Cosa fare – Conta quante righe qui sotto contengono la parola "después" e scrivi soltanto il numero.

Materiale di partenza –

--------------------

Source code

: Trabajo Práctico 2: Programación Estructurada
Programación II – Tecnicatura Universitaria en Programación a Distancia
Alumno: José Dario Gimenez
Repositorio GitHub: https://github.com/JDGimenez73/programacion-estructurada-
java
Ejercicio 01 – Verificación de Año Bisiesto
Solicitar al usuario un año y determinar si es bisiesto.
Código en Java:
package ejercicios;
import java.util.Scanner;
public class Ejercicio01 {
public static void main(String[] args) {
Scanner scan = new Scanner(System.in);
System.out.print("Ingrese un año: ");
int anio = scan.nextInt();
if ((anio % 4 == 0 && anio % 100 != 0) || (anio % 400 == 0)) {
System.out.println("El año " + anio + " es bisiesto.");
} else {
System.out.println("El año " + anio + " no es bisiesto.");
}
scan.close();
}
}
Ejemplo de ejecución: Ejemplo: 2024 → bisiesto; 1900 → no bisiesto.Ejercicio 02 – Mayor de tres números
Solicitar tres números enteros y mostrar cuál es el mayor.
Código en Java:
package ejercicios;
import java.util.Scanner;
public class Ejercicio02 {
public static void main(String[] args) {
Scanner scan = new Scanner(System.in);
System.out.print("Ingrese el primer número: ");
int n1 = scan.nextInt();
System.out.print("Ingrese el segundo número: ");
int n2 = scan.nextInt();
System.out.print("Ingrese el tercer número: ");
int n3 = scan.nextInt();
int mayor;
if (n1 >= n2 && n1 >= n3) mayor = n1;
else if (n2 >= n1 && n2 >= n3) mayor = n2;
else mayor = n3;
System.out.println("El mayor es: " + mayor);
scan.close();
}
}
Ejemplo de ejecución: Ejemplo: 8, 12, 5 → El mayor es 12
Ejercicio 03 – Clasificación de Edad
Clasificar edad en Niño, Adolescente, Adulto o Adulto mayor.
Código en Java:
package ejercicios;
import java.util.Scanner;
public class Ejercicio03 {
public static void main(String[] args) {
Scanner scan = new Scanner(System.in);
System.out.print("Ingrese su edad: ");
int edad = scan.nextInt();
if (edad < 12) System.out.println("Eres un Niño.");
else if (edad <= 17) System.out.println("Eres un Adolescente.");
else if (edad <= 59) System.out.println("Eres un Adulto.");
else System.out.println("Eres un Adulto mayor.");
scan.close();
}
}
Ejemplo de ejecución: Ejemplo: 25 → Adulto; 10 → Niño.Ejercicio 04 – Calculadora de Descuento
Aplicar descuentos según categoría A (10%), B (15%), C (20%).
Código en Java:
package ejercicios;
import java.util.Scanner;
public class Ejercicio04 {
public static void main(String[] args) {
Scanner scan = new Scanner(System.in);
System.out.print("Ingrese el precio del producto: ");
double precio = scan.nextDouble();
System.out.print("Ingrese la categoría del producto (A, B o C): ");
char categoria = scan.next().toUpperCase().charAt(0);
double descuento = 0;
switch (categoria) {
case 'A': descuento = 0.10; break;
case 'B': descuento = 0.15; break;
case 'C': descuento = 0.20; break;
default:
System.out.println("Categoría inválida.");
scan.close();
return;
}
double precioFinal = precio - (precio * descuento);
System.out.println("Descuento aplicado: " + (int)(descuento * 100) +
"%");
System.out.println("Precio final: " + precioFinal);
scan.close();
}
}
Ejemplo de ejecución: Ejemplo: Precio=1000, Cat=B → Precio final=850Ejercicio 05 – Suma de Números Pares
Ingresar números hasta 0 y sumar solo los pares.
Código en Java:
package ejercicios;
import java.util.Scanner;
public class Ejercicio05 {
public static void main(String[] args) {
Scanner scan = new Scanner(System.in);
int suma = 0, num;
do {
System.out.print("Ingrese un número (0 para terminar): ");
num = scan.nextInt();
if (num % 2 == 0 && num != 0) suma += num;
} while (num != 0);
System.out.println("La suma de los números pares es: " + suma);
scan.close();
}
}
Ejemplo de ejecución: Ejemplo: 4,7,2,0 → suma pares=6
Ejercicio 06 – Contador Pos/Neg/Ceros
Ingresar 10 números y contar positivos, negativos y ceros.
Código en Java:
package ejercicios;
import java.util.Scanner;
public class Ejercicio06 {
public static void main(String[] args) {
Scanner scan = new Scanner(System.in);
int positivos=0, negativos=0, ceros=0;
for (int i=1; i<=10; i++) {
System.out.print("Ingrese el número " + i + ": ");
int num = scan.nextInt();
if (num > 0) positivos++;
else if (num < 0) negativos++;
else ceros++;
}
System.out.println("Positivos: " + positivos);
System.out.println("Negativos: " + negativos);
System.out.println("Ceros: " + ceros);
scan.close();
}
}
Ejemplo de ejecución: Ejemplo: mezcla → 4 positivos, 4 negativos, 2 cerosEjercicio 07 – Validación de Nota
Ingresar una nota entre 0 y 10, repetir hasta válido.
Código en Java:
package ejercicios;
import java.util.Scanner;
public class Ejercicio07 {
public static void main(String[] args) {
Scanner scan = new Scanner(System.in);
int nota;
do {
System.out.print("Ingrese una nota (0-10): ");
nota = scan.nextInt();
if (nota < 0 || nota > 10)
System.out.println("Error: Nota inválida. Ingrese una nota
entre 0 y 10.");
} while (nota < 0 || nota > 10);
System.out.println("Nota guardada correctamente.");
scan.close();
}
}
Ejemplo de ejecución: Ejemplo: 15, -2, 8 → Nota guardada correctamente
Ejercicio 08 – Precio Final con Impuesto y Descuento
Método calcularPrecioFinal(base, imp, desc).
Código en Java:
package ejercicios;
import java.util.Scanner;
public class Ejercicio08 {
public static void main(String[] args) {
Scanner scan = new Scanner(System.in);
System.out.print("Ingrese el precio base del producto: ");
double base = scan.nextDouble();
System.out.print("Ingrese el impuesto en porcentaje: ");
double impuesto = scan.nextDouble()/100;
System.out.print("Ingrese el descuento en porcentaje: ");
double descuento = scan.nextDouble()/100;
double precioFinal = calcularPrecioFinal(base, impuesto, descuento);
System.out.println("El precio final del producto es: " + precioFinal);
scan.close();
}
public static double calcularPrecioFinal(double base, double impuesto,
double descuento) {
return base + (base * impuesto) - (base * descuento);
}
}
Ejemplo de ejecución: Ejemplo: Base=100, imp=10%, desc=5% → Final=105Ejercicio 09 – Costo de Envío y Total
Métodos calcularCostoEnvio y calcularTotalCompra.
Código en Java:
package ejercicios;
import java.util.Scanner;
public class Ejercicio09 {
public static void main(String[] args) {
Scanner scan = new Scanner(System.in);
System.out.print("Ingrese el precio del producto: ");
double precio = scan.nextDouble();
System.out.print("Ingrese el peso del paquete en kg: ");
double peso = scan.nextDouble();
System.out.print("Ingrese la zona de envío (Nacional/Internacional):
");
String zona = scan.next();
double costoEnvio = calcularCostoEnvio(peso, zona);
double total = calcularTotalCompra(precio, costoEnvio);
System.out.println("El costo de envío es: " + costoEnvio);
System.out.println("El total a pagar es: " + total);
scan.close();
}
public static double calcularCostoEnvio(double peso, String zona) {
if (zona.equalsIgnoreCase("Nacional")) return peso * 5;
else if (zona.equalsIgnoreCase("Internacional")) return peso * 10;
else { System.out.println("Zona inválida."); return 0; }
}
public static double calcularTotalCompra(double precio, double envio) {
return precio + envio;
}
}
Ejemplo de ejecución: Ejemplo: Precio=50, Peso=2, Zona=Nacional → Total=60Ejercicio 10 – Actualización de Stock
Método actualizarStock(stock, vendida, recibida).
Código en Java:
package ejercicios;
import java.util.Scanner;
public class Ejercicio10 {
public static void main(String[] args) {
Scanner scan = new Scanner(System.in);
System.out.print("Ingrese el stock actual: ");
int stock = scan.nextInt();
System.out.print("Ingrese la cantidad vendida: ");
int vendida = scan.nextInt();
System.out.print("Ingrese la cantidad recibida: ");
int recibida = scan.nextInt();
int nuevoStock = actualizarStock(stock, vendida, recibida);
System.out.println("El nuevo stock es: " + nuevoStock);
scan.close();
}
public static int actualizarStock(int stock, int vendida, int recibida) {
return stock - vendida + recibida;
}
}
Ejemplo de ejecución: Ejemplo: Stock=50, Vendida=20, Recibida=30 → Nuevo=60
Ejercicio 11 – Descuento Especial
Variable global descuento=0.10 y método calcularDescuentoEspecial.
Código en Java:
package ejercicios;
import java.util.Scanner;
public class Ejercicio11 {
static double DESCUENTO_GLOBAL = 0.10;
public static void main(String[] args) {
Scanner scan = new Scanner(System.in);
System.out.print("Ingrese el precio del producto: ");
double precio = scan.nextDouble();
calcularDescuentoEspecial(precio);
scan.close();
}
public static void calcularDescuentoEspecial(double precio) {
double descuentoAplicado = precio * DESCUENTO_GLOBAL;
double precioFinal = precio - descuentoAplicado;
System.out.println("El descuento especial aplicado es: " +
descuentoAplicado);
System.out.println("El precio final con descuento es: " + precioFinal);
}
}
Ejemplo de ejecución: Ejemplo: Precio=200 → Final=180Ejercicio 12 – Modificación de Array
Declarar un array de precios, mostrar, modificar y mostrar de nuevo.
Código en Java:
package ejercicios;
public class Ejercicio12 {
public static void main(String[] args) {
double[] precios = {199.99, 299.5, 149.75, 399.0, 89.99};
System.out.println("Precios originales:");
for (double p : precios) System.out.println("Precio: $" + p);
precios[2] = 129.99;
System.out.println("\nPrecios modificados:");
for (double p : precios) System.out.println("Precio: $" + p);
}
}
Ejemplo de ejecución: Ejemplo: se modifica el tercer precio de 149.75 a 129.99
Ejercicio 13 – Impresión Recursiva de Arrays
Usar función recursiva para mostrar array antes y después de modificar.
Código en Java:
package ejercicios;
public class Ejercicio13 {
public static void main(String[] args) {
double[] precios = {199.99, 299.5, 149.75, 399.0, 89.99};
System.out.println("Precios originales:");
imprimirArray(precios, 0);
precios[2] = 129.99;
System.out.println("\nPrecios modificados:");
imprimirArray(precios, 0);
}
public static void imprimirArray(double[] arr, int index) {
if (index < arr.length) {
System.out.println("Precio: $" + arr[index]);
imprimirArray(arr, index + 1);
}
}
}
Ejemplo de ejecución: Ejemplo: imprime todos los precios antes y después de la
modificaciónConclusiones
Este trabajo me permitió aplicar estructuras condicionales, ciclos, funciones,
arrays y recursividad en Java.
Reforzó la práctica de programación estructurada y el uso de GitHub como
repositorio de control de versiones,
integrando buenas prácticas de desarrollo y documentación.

--------------------

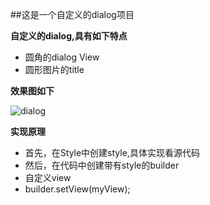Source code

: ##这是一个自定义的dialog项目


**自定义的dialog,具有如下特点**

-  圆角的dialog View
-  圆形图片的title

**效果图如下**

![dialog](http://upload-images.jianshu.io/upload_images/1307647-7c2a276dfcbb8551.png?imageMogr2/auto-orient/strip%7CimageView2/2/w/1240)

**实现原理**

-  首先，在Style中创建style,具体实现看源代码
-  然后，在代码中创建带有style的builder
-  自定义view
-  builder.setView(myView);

--------------------

Soluzione svolta – 2